Tasted a couple more Ottolenghi recipes last night at Alena's party, these pumpkin wedges (great) and some lentil thing I can't find but was also great. I may finally have to break down and buy those books.

+++

I myself invented two really comforting and healthy dinners this past week that need documenting. Here's one, the fish is based on something Mario Batali did and is almost great.

mustardseed-crusted salmon with salt, black pepper and balsamic.

400gr salmon filet
1/2 cup yellow mustard seeds
1 tbsp black pepper
salt to taste

2 tbsp balsamic vinegar

Pretty straightforward: coat the salmon with the mustardseeds, salt, and black pepper. Bake at 200C for 12 minutes or so. Pour balsamic vinegar over and serve.
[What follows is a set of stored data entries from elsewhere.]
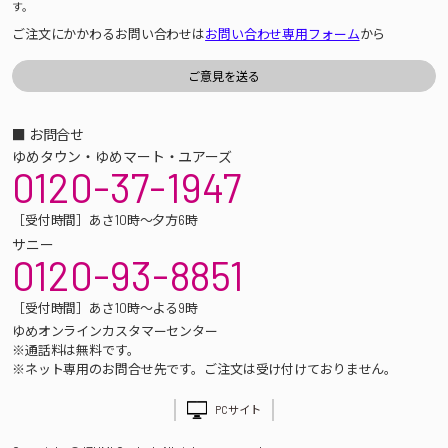
す。
ご注文にかかわるお問い合わせは
お問い合わせ専用フォーム
から
■ お問合せ
ゆめタウン・ゆめマート・ユアーズ
0120-37-1947
［受付時間］あさ10時～夕方6時
サニー
0120-93-8851
［受付時間］あさ10時～よる9時
ゆめオンラインカスタマーセンター
※通話料は無料です。
※ネット専用のお問合せ先です。ご注文は受け付けておりません。
PCサイト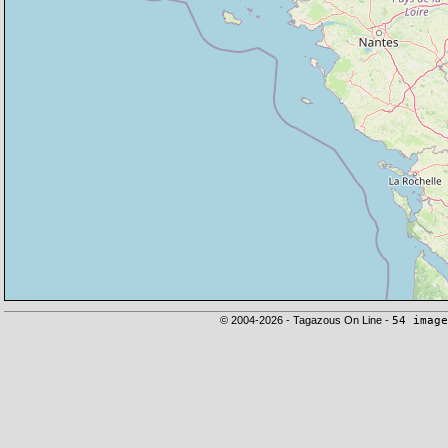
© 2004-2026 - Tagazous On Line -
54 image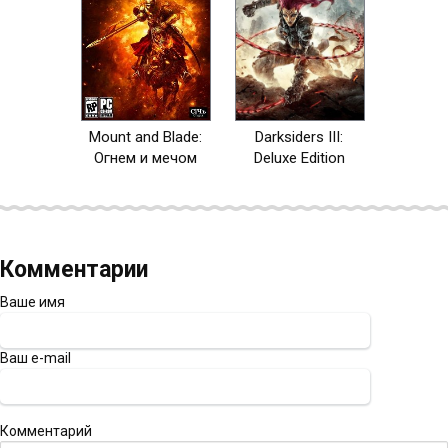
Mount and Blade:
Darksiders III:
Огнем и мечом
Deluxe Edition
Комментарии
Ваше имя
Ваш e-mail
Комментарий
roasted cauliflower and kohlrabi with anchovy, capers, rosemary, parmesan.

1 head cauliflower
1 kohlrabi
2 tbsp olive oil
salt

1 oil-preserved anchovy
1 red onion, chopped
2 tbsp fresh rosemary, minced
2-4 tbsp capers

1/2 cup greated parmesan
black pepper to taste

Roast the cauliflower and kohlrabi. Saute the red onion and the anchovy together until the anchovy falls apart. Add the rosemary and capers along with the cauliflower and kohlrabi to a wok or something and saute until everything's integrated. Then add parmesan and black pepper to taste.

+++

Then dinner number two was
Montreal-spiced salmon (which means this)
peppers & onions with garlic, fennel seed, oregano, black pepper, paprika (designed to mimic Italian fennel sausage)
harissa yogurt.

These were both super good and pretty unlike anything I would normally make.